LONDON TOKYO, LONDON : Global stocks were set to end the week on a tepid note, following seven weeks of gains, after hotter-than-forecast U.S. inflation knocked back bets for how soon and often the Federal Reserve will cut interest rates.

MSCI’S global equity index was down 0.2 per cent on Friday and flat for the week, following a strong rally for most of the first quarter of the year.

The dollar index, which measures the currency against the euro, yen and four other major peers, added 0.05 per cent to 103.45, following a rally on Thursday, heading for its best week since January.

The mood turned cautions after a bigger-than-expected rise in producer prices in U.S. data on Thursday added to a hot consumer inflation reading earlier in the week.

Traders have cut the odds of the U.S. Federal Reserve, the world’s most influential central bank, cutting rates in June to 60 per cent, from about 67 per cent late on Wednesday, according to LSEG’s rate probability app.

For 2024, the market is now pricing in fewer than three rate cuts, down from three to four roughly two weeks ago and around seven late last year.

U.S. benchmark bond yields, which influence the cost of debt globally, held near the 4.3 per cent level they reached on Thursday for the first time this month, following their biggest jump in three months.

This move pressured tech shares, with an index of these businesses in Europe 0.5 per cent lower in early London dealings, following a similar slump in Asia and on Wall Street.

Traders tend to cut tech holdings when they believe these high growth businesses may find it harder to borrow money to fund expansion or because high yields on bonds make speculative equities less appealing.

“Price pressures are looking more stubborn, with the process of disinflation taking longer than hoped,” said Kyle Rodda, senior markets analyst at

That, he added, was “raising the spectre of a potential air pocket ahead for the tech-driven rally”.

Hong Kong’s Hang Seng Index slid more than 2 per cent, and South Korea’s Kospi lost 1.9 per cent.

U.S. stock futures pointed marginally lower following a 0.29 per cent decline in the S&P 500 on Thursday that masked a big drop in chip sector shares.

Japan was in the global market spotlight, meanwhile, as speculation builds that the Bank of Japan could exit its ultra-dovish monetary policies at its two-day meeting ending next Tuesday (March 19).

Jiji news agency reported on Thursday that the BOJ had started to make arrangements to end its negative interest rate policy at the gathering.

Sources told Reuters that the central bank would debate the end of negative rates while the government also appeared to back a policy shift.
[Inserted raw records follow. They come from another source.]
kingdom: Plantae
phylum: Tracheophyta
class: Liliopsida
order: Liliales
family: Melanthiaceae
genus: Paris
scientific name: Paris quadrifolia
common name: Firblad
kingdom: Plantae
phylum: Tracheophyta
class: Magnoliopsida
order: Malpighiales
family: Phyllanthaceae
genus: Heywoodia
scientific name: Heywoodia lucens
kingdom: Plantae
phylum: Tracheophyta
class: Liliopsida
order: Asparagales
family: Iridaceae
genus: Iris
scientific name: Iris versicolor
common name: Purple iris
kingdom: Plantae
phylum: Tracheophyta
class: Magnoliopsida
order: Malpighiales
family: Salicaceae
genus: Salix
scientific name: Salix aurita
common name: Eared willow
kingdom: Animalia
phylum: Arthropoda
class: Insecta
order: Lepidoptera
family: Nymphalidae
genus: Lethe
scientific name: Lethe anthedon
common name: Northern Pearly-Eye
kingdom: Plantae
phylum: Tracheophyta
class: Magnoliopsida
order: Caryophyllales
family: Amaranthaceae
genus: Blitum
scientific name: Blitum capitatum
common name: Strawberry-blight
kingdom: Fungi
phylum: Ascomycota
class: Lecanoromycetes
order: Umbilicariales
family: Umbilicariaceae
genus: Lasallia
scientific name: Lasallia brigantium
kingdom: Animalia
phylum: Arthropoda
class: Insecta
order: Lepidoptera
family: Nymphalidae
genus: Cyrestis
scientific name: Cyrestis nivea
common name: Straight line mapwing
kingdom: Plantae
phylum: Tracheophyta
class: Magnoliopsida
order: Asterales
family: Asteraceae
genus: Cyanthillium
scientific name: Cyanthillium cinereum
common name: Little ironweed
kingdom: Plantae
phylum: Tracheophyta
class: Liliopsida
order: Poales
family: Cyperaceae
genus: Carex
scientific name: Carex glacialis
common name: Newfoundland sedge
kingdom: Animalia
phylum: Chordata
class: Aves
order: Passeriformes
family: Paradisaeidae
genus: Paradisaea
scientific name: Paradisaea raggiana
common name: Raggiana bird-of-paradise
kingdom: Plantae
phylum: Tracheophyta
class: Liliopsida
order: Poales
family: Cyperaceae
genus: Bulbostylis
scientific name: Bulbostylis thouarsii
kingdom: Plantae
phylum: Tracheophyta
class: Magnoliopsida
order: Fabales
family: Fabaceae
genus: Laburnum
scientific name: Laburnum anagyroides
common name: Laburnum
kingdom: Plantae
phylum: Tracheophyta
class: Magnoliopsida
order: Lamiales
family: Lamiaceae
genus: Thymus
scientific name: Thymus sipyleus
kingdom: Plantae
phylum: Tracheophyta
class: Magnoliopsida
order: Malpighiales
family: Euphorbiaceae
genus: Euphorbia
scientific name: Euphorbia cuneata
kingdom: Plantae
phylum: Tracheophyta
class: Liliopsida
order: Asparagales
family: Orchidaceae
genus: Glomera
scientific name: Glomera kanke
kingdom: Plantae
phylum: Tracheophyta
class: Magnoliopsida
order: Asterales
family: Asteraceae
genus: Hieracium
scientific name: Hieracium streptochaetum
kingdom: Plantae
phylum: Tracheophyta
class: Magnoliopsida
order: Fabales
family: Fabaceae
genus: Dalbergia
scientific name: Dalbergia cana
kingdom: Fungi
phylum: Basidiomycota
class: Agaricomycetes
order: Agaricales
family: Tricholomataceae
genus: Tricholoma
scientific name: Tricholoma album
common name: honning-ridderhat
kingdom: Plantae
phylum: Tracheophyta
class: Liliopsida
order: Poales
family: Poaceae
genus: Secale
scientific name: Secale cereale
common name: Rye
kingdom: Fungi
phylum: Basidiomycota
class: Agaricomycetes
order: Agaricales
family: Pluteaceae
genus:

Finance Minister Shunichi Suzuki said on Friday that the economy was no longer in deflation.

Japan’s 10-year bond yield rose to 0.795 per cent for the first time in more than three months.

Any yen strength, however, was overpowered by the resurgent dollar, which gained 0.2 per cent to 148.6 yen, continuing its rebound from a low of 146.48 a week ago.

The euro extended Thursday’s decline to $1.088, after hitting a two-month high of $1.0980 a week ago.

Elsewhere, oil prices succumbed to some profit taking, following strong gains this week amid sharp declines in U.S. crude and fuel inventories, drone strikes on Russian refineries and an increase in energy demand forecasts.

Brent crude futures for May were down 18 cents, or 0.21 per cent, to $85.24 a barrel. U.S. West Texas Intermediate (WTI) crude for April was down 17 cents, or 0.2 per cent, to $81.10.

Bitcoin edged away from an all-time high reached on Thursday, as risk sentiment took a hit.